Mamie Jackson Williams and Nancy Frazier are storytellers. As the Vice President of Development and Associate Vice President for Planned Parenthood Metropolitan Washington, DC (PPMW), respectively, they are the conduit for PPMW to secure grants from donors.
“What I love about our field is we’re able to take our colleagues’ talent, skills and passion and describe it in high def for a donor,” Williams says. “Our organization is doing amazing work, including our small but mighty development team, but folks don’t hear about it all the time. It’s our responsibility to make sure a potential donor understands the impact [we’re having].”
Their ability to successfully convey their message and build relationships is evident by two six-figure grants Frazier closed in October. (Williams shared their success resulted in a dance party to “Celebration” by Kool & The Gang.)

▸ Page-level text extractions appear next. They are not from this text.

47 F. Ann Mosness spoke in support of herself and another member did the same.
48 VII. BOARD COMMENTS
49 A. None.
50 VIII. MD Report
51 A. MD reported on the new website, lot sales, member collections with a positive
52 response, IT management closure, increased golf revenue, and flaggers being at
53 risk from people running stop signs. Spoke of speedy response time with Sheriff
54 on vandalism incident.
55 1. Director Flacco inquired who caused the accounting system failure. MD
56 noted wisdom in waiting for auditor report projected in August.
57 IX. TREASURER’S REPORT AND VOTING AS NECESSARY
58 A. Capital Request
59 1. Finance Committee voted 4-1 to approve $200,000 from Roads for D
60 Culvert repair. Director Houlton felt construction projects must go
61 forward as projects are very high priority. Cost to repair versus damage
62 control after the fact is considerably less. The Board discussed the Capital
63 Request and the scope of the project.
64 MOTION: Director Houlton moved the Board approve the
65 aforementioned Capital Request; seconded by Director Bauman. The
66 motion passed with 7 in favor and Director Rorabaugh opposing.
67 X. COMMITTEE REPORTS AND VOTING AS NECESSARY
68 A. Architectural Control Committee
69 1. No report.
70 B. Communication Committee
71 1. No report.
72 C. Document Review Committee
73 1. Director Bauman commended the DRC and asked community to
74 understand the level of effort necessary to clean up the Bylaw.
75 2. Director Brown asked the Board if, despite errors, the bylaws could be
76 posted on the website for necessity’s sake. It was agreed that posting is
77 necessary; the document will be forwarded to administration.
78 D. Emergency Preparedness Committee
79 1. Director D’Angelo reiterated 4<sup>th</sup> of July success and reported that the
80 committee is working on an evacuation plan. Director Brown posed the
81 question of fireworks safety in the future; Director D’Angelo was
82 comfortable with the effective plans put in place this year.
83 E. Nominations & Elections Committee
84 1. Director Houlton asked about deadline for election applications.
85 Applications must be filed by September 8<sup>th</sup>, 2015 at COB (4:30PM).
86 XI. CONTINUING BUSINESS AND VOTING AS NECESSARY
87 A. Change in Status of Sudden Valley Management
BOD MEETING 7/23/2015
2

“We’re hitting the fiscal year off right and that’s rewarding because it means we’re supporting the Abortion Access Fund and our Contraceptive Equity Fund,” Williams says. “Where else can you go and get rewarded for doing good things and see people rewarded for what they do?”
Consistently raising enough money to meet increasing demand takes ingenuity. Following the Dobbs v. Jackson Women’s Health Organization ruling in June, PPMW President and CEO Dr. Laura Meyers called upon Williams and Frazier to help start the Abortion Access Fund.

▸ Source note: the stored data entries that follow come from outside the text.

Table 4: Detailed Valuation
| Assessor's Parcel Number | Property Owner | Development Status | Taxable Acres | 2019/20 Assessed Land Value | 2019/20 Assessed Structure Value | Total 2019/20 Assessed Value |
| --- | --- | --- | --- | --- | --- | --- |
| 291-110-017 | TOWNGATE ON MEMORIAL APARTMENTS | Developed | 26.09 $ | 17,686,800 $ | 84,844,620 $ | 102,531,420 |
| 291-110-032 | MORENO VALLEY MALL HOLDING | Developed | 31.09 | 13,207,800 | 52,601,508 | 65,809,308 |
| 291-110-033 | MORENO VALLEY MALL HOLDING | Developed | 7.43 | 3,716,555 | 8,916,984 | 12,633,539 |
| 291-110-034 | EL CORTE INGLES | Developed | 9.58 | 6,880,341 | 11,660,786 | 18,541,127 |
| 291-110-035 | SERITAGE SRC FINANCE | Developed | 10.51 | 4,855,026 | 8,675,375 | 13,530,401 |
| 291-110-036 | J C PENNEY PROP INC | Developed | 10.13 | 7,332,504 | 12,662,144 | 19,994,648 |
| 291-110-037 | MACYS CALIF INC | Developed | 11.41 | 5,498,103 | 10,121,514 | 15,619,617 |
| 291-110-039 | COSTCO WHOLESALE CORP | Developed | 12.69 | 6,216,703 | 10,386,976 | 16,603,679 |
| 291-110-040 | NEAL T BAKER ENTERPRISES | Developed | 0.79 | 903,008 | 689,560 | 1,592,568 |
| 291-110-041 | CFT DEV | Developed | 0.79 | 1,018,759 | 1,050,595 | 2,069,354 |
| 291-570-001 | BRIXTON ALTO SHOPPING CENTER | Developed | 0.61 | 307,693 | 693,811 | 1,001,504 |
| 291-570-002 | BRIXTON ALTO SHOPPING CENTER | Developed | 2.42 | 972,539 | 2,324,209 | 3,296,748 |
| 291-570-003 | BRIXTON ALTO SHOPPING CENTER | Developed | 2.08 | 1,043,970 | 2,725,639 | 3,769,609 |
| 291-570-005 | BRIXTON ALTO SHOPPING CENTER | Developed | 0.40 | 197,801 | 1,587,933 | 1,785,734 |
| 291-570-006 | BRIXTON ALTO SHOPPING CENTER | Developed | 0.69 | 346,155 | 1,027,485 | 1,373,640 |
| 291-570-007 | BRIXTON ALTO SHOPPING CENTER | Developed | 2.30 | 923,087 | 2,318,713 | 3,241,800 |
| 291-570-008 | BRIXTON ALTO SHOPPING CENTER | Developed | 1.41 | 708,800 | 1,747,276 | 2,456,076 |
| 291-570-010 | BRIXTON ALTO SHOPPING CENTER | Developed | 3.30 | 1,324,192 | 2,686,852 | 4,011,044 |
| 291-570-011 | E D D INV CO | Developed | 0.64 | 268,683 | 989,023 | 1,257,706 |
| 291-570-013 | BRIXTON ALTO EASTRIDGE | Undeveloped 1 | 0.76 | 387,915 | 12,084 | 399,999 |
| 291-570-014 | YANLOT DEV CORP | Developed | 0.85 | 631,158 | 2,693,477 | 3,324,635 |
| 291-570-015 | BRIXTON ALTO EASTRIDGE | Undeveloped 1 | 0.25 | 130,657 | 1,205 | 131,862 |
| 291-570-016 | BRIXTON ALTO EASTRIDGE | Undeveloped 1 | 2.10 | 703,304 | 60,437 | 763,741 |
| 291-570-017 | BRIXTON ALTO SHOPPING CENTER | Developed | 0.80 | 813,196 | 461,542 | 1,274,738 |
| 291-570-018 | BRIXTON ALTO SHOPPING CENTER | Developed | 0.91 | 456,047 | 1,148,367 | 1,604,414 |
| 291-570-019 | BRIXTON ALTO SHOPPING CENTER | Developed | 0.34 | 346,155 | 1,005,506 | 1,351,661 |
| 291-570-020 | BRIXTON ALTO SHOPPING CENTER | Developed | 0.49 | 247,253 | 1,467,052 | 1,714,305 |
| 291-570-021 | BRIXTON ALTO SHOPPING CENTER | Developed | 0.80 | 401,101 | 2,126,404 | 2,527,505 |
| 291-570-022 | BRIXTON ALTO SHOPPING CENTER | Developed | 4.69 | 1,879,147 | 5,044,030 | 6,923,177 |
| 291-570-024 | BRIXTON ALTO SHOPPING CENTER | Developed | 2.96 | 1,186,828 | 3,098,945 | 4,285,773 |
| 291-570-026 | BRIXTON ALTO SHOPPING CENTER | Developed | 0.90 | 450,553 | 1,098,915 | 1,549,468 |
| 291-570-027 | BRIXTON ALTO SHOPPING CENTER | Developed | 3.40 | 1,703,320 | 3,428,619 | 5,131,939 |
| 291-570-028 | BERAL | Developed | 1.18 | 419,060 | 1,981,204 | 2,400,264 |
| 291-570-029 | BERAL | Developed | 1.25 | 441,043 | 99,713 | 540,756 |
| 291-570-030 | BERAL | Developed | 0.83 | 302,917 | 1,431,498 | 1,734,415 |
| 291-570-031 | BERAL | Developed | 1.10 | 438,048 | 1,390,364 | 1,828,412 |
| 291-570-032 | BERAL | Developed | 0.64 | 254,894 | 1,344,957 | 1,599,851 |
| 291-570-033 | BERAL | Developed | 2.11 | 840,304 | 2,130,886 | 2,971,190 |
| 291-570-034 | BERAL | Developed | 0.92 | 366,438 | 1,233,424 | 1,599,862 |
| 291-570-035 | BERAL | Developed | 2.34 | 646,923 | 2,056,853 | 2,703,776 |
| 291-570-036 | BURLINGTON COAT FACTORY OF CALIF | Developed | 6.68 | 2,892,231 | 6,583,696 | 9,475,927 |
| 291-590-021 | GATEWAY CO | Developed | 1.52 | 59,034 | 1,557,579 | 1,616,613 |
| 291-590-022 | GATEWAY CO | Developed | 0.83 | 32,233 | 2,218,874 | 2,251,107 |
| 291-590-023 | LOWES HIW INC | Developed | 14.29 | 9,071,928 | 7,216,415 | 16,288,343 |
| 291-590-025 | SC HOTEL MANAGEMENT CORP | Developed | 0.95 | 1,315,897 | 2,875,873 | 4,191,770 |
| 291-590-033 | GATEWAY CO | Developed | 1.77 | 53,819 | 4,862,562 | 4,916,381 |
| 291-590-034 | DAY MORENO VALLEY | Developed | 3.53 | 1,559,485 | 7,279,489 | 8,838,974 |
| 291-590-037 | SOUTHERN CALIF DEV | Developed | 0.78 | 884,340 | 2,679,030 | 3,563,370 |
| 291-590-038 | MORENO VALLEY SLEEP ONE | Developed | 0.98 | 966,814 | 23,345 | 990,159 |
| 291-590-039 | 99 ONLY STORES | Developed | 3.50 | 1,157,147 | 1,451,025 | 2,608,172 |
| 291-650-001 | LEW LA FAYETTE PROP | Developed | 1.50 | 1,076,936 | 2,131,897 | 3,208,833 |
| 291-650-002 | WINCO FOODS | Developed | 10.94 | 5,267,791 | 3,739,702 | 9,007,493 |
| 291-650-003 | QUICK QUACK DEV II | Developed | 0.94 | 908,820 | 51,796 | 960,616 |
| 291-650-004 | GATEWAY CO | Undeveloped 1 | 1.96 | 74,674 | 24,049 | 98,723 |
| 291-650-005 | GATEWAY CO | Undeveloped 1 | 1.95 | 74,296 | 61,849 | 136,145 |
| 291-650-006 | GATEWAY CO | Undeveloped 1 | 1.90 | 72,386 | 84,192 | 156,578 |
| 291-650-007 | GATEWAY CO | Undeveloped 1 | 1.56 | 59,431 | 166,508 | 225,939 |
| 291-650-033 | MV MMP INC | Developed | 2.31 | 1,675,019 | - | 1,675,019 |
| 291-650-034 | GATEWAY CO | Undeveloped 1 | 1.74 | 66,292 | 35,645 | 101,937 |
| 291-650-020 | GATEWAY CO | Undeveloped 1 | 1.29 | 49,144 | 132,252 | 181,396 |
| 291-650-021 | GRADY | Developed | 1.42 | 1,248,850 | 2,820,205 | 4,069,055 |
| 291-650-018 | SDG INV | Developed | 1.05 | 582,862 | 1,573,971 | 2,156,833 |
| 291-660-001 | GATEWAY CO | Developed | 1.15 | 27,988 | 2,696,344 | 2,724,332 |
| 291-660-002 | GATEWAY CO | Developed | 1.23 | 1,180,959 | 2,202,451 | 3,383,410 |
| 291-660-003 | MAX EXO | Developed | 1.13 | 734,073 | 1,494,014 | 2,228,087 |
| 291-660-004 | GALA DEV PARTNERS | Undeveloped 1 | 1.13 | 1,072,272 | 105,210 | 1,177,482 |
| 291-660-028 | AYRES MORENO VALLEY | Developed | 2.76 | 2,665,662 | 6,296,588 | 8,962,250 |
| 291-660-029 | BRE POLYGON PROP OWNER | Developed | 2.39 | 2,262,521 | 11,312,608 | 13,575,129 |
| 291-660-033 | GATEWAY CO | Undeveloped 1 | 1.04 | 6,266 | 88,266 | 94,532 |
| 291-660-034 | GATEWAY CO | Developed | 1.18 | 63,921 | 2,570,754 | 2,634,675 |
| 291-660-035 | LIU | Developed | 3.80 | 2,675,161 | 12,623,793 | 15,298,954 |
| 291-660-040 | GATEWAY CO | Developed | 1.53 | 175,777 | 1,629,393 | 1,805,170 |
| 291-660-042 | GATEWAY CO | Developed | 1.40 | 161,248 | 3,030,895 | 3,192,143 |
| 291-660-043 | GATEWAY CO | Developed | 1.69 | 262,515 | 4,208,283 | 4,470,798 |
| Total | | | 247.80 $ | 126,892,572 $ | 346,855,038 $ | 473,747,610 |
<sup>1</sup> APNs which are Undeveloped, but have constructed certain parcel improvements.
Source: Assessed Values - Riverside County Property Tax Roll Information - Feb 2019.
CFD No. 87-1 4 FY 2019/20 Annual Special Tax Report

The solution? Williams came up with the Pink Cape Society, working to find 20 individuals willing to seed the fund with one million dollars. Within four months, Williams and the team met the goal.
“Our stance was no one will ever come to PPMW and question if they can afford care. They will be able to get the abortion care service, whether it’s needing childcare services, food or travel expenses. We’re going to make sure today, tomorrow and the next day we can provide those services to people. The Pink Cape Society supporters literally just stood up within four months and said, ‘I got you. I got your back.’”
As seen with the recent midterm elections, there is collective national support to protect abortion access and reproductive rights. Still, D.C. clinics have seen an increase in patients traveling from states with abortion bans or restrictions, like Texas, Florida and Tennessee.
“We had a situation early on where a 15-year-old came from Texas,” Frazier recalls. “She flew in alone. She came to our health center, had her procedure and flew right back out the same day. It’s mind boggling to imagine being 15 and faced with that. But once she got to our health center, we made her feel like she was coming to a place where she was safe — where we would take care of her.”
In a post-Roe era, Williams and Frazier have found their work fulfilling despite long hours that trickle well into the night, coming up with creative ways to inspire people to donate and continue to engage in activism. Their fervor for providing reproductive healthcare to all is matched by their supporters.
“It’s the connection with the actual people,” Frazier says. “We have patients, volunteers, donors and stakeholders. Seeing their engagement, activism and desire to make sure Planned Parenthood is a natural resource to all people — whatever their healthcare needs are — we feed off their energy and enthusiasm.”
Knowing she’s not only working for the larger community, but working for her little girl keeps Williams motivated.
“That’s what I hear a lot from our supporters too,” Williams says. “They are always looking ahead. They’re thinking about their kids and grandkids.”
As for what is coming up, Williams and Frazier shared that a $20 million campaign is in the works to further support abortion access. PPMW is in the process of acquiring mobile units and expanding its service portfolio, including vasectomies, throughout the region.
Thanks to Williams and Frazier, they already have a lead gift to start the campaign off strong.